Prevention is the best treatment. A little effort of prevention is priceless; you can get by without having a sinusitis infection. Bacteria can be the cause of this condition, taking in healthy foods and supplements can strengthen your immune system which can lessen the occurrence of a sinus infection as well as dizziness. Proper medication and equipment can prevent bacterial infections; this can also lessen the severity of the sinus infection.
Preventing sinusitis can be made by avoiding all form of pollution, thorns, allergic reactions and common colds. In the lawsuit of common colds and allergic reactions that cannot be forbidden, apply short-term nasal decongestants during the onsets.

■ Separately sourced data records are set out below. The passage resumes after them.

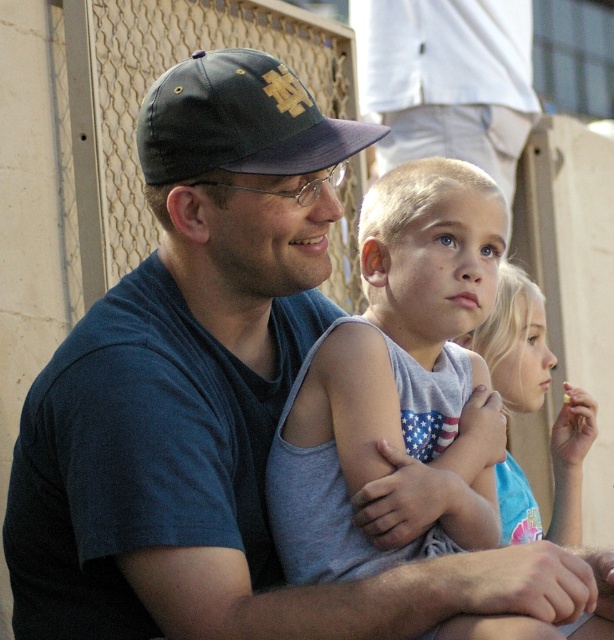
Question: Does dark blue fabric baseball cap at upper left have a greater width compared to light blue tank top at center?

Choices:
 (A) yes
 (B) no

Answer: (A)

Question: Which object appears farthest from the camera in this image?

Choices:
 (A) dark blue fabric baseball cap at upper left
 (B) light blue tank top at center

Answer: (B)

Question: Is dark blue fabric baseball cap at upper left to the left of light blue tank top at center from the viewer's perspective?

Choices:
 (A) no
 (B) yes

Answer: (B)

Question: Which of the following is the closest to the observer?

Choices:
 (A) (497, 358)
 (B) (206, 77)

Answer: (B)

Question: Can you confirm if dark blue fabric baseball cap at upper left is thinner than light blue tank top at center?

Choices:
 (A) no
 (B) yes

Answer: (A)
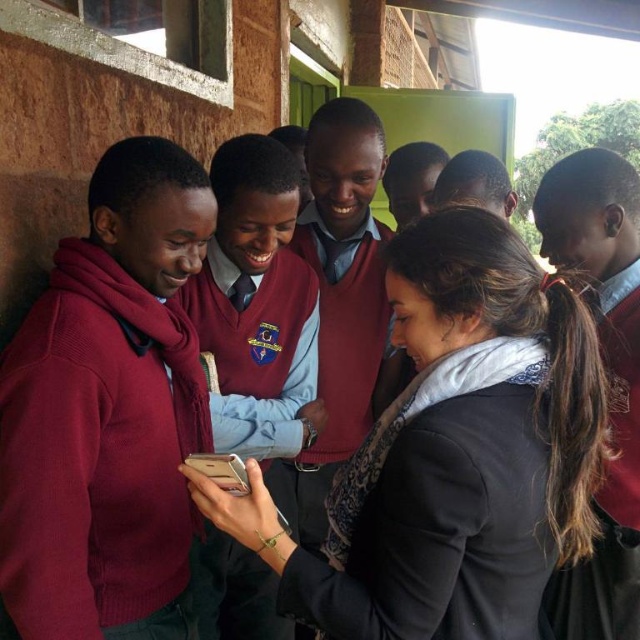
Question: Which point is farther to the camera?

Choices:
 (A) (332, 513)
 (B) (250, 365)
 (C) (102, 516)
 (D) (464, 349)

Answer: (B)

Question: Among these objects, which one is farthest from the camera?

Choices:
 (A) maroon sweater at center
 (B) black matte jacket at center

Answer: (A)

Question: Is black matte jacket at center to the right of maroon sweater at center from the viewer's perspective?

Choices:
 (A) yes
 (B) no

Answer: (A)

Question: Is black matte jacket at center bigger than black matte sweater at center?

Choices:
 (A) no
 (B) yes

Answer: (B)

Question: Is maroon sweater at left smaller than black matte sweater at center?

Choices:
 (A) no
 (B) yes

Answer: (A)

Question: Which is nearer to the black matte jacket at center?

Choices:
 (A) black matte sweater at center
 (B) maroon sweater at center

Answer: (A)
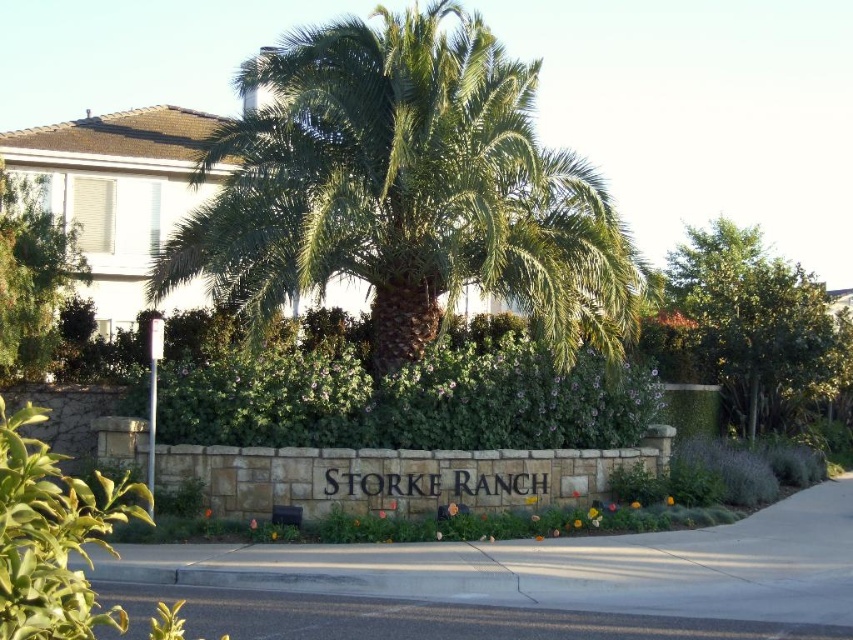
Is green leafy palm tree at center shorter than green leafy tree at left?

In fact, green leafy palm tree at center may be taller than green leafy tree at left.

Which is behind, point (486, 88) or point (32, 364)?

Positioned behind is point (486, 88).

This screenshot has height=640, width=853. I want to click on green leafy palm tree at center, so click(x=405, y=189).

This screenshot has height=640, width=853. In order to click on green leafy palm tree at center in this screenshot , I will do `click(405, 189)`.

Is green leafy tree at right further to camera compared to green leafy tree at left?

Yes, green leafy tree at right is behind green leafy tree at left.

Does green leafy tree at right appear over green leafy tree at left?

Correct, green leafy tree at right is located above green leafy tree at left.

Which is behind, point (692, 333) or point (13, 285)?

Point (692, 333)

Find the location of a particular element. green leafy tree at right is located at coordinates (757, 326).

Is green leafy bush at center wider than green leafy tree at left?

Incorrect, green leafy bush at center's width does not surpass green leafy tree at left's.

Which is in front, point (444, 410) or point (64, 259)?

Point (444, 410) is in front.

I want to click on green leafy bush at center, so pyautogui.click(x=408, y=400).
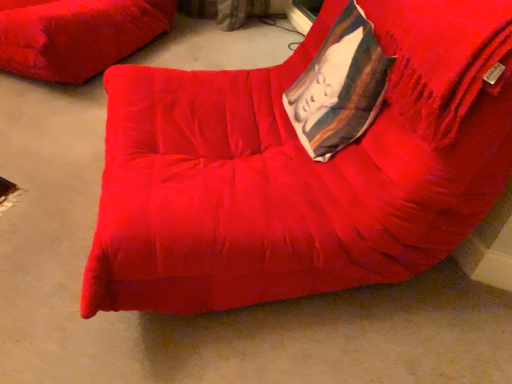
This screenshot has width=512, height=384. I want to click on velvet-like white pillow at upper right, so click(339, 87).

This screenshot has height=384, width=512. What do you see at coordinates (76, 35) in the screenshot? I see `velvet red cushion at upper left, arranged as the 1th furniture when viewed from the back` at bounding box center [76, 35].

Identify the location of velvet-like white pillow at upper right. pos(339,87).

In the scene shown: Is velvet red bean bag chair at center, the 2th furniture in the back-to-front sequence, aimed at velvet red cushion at upper left, which is counted as the 2th furniture, starting from the right?

No.

From a real-world perspective, which is physically below, velvet red bean bag chair at center, marked as the first furniture in a front-to-back arrangement, or velvet red cushion at upper left, which appears as the first furniture when viewed from the left?

velvet red cushion at upper left, which appears as the first furniture when viewed from the left, from a real-world perspective.

Looking at this image, measure the distance between velvet red bean bag chair at center, the 2th furniture in the back-to-front sequence, and velvet red cushion at upper left, which appears as the 2th furniture when viewed from the front.

A distance of 1.15 meters exists between velvet red bean bag chair at center, the 2th furniture in the back-to-front sequence, and velvet red cushion at upper left, which appears as the 2th furniture when viewed from the front.

Does velvet red bean bag chair at center, marked as the 2th furniture in a left-to-right arrangement, have a lesser height compared to velvet red cushion at upper left, arranged as the 1th furniture when viewed from the back?

No.

Is velvet red cushion at upper left, which is counted as the 2th furniture, starting from the right, facing away from velvet-like white pillow at upper right?

velvet red cushion at upper left, which is counted as the 2th furniture, starting from the right, is not turned away from velvet-like white pillow at upper right.

Is velvet red cushion at upper left, which appears as the first furniture when viewed from the left, not near velvet-like white pillow at upper right?

Yes.

From the picture: Considering the positions of objects velvet red cushion at upper left, which is counted as the 2th furniture, starting from the right, and velvet-like white pillow at upper right in the image provided, who is more to the right, velvet red cushion at upper left, which is counted as the 2th furniture, starting from the right, or velvet-like white pillow at upper right?

From the viewer's perspective, velvet-like white pillow at upper right appears more on the right side.

Is velvet red cushion at upper left, arranged as the 1th furniture when viewed from the back, positioned beyond the bounds of velvet-like white pillow at upper right?

Yes, velvet red cushion at upper left, arranged as the 1th furniture when viewed from the back, is located beyond the bounds of velvet-like white pillow at upper right.

From a real-world perspective, which is physically below, velvet-like white pillow at upper right or velvet red bean bag chair at center, which is counted as the 1th furniture, starting from the right?

From a 3D spatial view, velvet red bean bag chair at center, which is counted as the 1th furniture, starting from the right, is below.

Is velvet red bean bag chair at center, which is counted as the 1th furniture, starting from the right, at the back of velvet-like white pillow at upper right?

Correct, velvet-like white pillow at upper right is looking away from velvet red bean bag chair at center, which is counted as the 1th furniture, starting from the right.

Does velvet-like white pillow at upper right have a lesser width compared to velvet red bean bag chair at center, marked as the first furniture in a front-to-back arrangement?

Correct, the width of velvet-like white pillow at upper right is less than that of velvet red bean bag chair at center, marked as the first furniture in a front-to-back arrangement.

Locate an element on the screen. The width and height of the screenshot is (512, 384). furniture in front of the velvet red cushion at upper left, which appears as the 2th furniture when viewed from the front is located at coordinates (304, 161).

From the image's perspective, relative to velvet red bean bag chair at center, marked as the first furniture in a front-to-back arrangement, is velvet red cushion at upper left, which appears as the first furniture when viewed from the left, above or below?

velvet red cushion at upper left, which appears as the first furniture when viewed from the left, is above velvet red bean bag chair at center, marked as the first furniture in a front-to-back arrangement.

Considering the relative sizes of velvet red cushion at upper left, arranged as the 1th furniture when viewed from the back, and velvet red bean bag chair at center, the 2th furniture in the back-to-front sequence, in the image provided, is velvet red cushion at upper left, arranged as the 1th furniture when viewed from the back, smaller than velvet red bean bag chair at center, the 2th furniture in the back-to-front sequence,?

Indeed, velvet red cushion at upper left, arranged as the 1th furniture when viewed from the back, has a smaller size compared to velvet red bean bag chair at center, the 2th furniture in the back-to-front sequence.

From a real-world perspective, is velvet red cushion at upper left, which is counted as the 2th furniture, starting from the right, located higher than velvet red bean bag chair at center, marked as the 2th furniture in a left-to-right arrangement?

Actually, velvet red cushion at upper left, which is counted as the 2th furniture, starting from the right, is physically below velvet red bean bag chair at center, marked as the 2th furniture in a left-to-right arrangement, in the real world.

Based on the photo, are velvet-like white pillow at upper right and velvet red cushion at upper left, arranged as the 1th furniture when viewed from the back, making contact?

velvet-like white pillow at upper right and velvet red cushion at upper left, arranged as the 1th furniture when viewed from the back, are clearly separated.

What's the angular difference between velvet-like white pillow at upper right and velvet red cushion at upper left, which appears as the first furniture when viewed from the left,'s facing directions?

51.7 degrees separate the facing orientations of velvet-like white pillow at upper right and velvet red cushion at upper left, which appears as the first furniture when viewed from the left.

Image resolution: width=512 pixels, height=384 pixels. In order to click on the 2nd furniture to the left of the velvet-like white pillow at upper right, starting your count from the anchor in this screenshot , I will do `click(76, 35)`.

From a real-world perspective, is velvet red bean bag chair at center, marked as the 2th furniture in a left-to-right arrangement, physically below velvet-like white pillow at upper right?

Yes.

Considering the relative sizes of velvet red bean bag chair at center, the 2th furniture in the back-to-front sequence, and velvet-like white pillow at upper right in the image provided, is velvet red bean bag chair at center, the 2th furniture in the back-to-front sequence, taller than velvet-like white pillow at upper right?

Yes.

Consider the image. Could you measure the distance between velvet red bean bag chair at center, marked as the 2th furniture in a left-to-right arrangement, and velvet-like white pillow at upper right?

velvet red bean bag chair at center, marked as the 2th furniture in a left-to-right arrangement, and velvet-like white pillow at upper right are 6.64 inches apart from each other.

Where is `throw pillow above the velvet red bean bag chair at center, marked as the first furniture in a front-to-back arrangement (from a real-world perspective)`? This screenshot has height=384, width=512. throw pillow above the velvet red bean bag chair at center, marked as the first furniture in a front-to-back arrangement (from a real-world perspective) is located at coordinates (339, 87).

Image resolution: width=512 pixels, height=384 pixels. In the image, there is a velvet red bean bag chair at center, marked as the first furniture in a front-to-back arrangement. Identify the location of furniture below it (from a real-world perspective). (76, 35).

Find the location of a particular element. furniture behind the velvet-like white pillow at upper right is located at coordinates (76, 35).

From the image, which object appears to be nearer to velvet red cushion at upper left, arranged as the 1th furniture when viewed from the back, velvet red bean bag chair at center, marked as the first furniture in a front-to-back arrangement, or velvet-like white pillow at upper right?

velvet red bean bag chair at center, marked as the first furniture in a front-to-back arrangement, is closer to velvet red cushion at upper left, arranged as the 1th furniture when viewed from the back.

When comparing their distances from velvet red cushion at upper left, which appears as the first furniture when viewed from the left, does velvet-like white pillow at upper right or velvet red bean bag chair at center, the 2th furniture in the back-to-front sequence, seem further?

velvet-like white pillow at upper right is further to velvet red cushion at upper left, which appears as the first furniture when viewed from the left.

Considering their positions, is velvet red cushion at upper left, arranged as the 1th furniture when viewed from the back, positioned closer to velvet-like white pillow at upper right than velvet red bean bag chair at center, which is counted as the 1th furniture, starting from the right?

velvet red bean bag chair at center, which is counted as the 1th furniture, starting from the right, lies closer to velvet-like white pillow at upper right than the other object.

Based on their spatial positions, is velvet red bean bag chair at center, marked as the 2th furniture in a left-to-right arrangement, or velvet red cushion at upper left, which is counted as the 2th furniture, starting from the right, further from velvet-like white pillow at upper right?

velvet red cushion at upper left, which is counted as the 2th furniture, starting from the right, lies further to velvet-like white pillow at upper right than the other object.

Looking at the image, which one is located closer to velvet red bean bag chair at center, marked as the first furniture in a front-to-back arrangement, velvet-like white pillow at upper right or velvet red cushion at upper left, which is counted as the 2th furniture, starting from the right?

Based on the image, velvet-like white pillow at upper right appears to be nearer to velvet red bean bag chair at center, marked as the first furniture in a front-to-back arrangement.

When comparing their distances from velvet red bean bag chair at center, marked as the first furniture in a front-to-back arrangement, does velvet red cushion at upper left, which appears as the 2th furniture when viewed from the front, or velvet-like white pillow at upper right seem further?

velvet red cushion at upper left, which appears as the 2th furniture when viewed from the front, is positioned further to the anchor velvet red bean bag chair at center, marked as the first furniture in a front-to-back arrangement.

What are the coordinates of `furniture situated between velvet red cushion at upper left, which is counted as the 2th furniture, starting from the right, and velvet-like white pillow at upper right from left to right` in the screenshot? It's located at (304, 161).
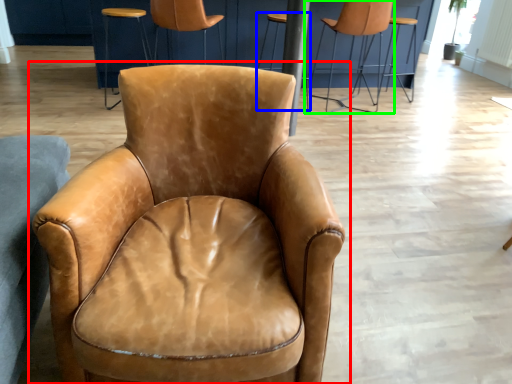
Question: Which object is the farthest from chair (highlighted by a red box)? Choose among these: bar stool (highlighted by a blue box) or chair (highlighted by a green box).

Choices:
 (A) bar stool
 (B) chair

Answer: (B)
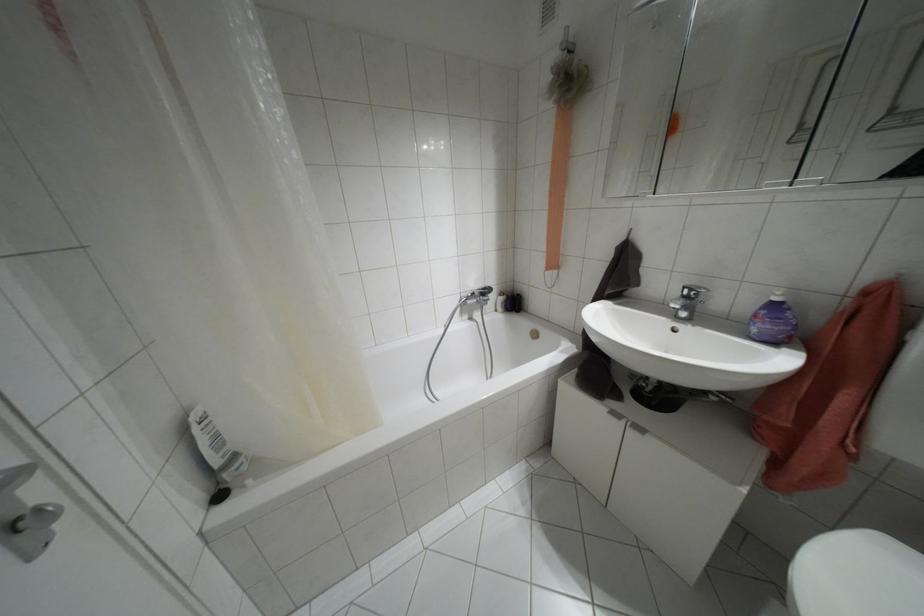
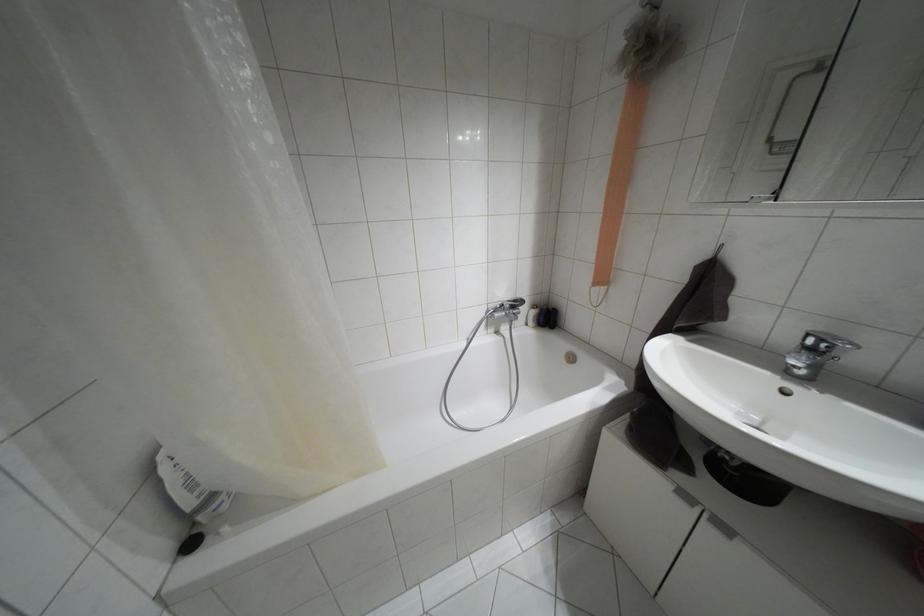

Blow your olfactory organ carefully so you don’t amend the sinuses; drink many fluids to hydrate the sinus membranes, maintain the nasal passages clear from mucous secretion and aid drainage by saline solutions.
Antibiotics are medicines meant to fight bacterial infections. Since most sinus infections are caused by bacteria, it is quite a common practice for doctors to prescribe antibiotics for its treatment.
The type of antibiotics prescribed by the doctor, however, depends on the type of bacterial infection you are suffering from.
Surgery to clean and drain the sinuses may also be necessary, especially in patients with recurrent episodes of inflammation despite medical treatment. An ENT specialist, also known as an otolaryngologist, can perform this surgery.
Most fungal sinus infections require surgery. Surgical repair of a deviated septum or nasal polyps may prevent recurrence.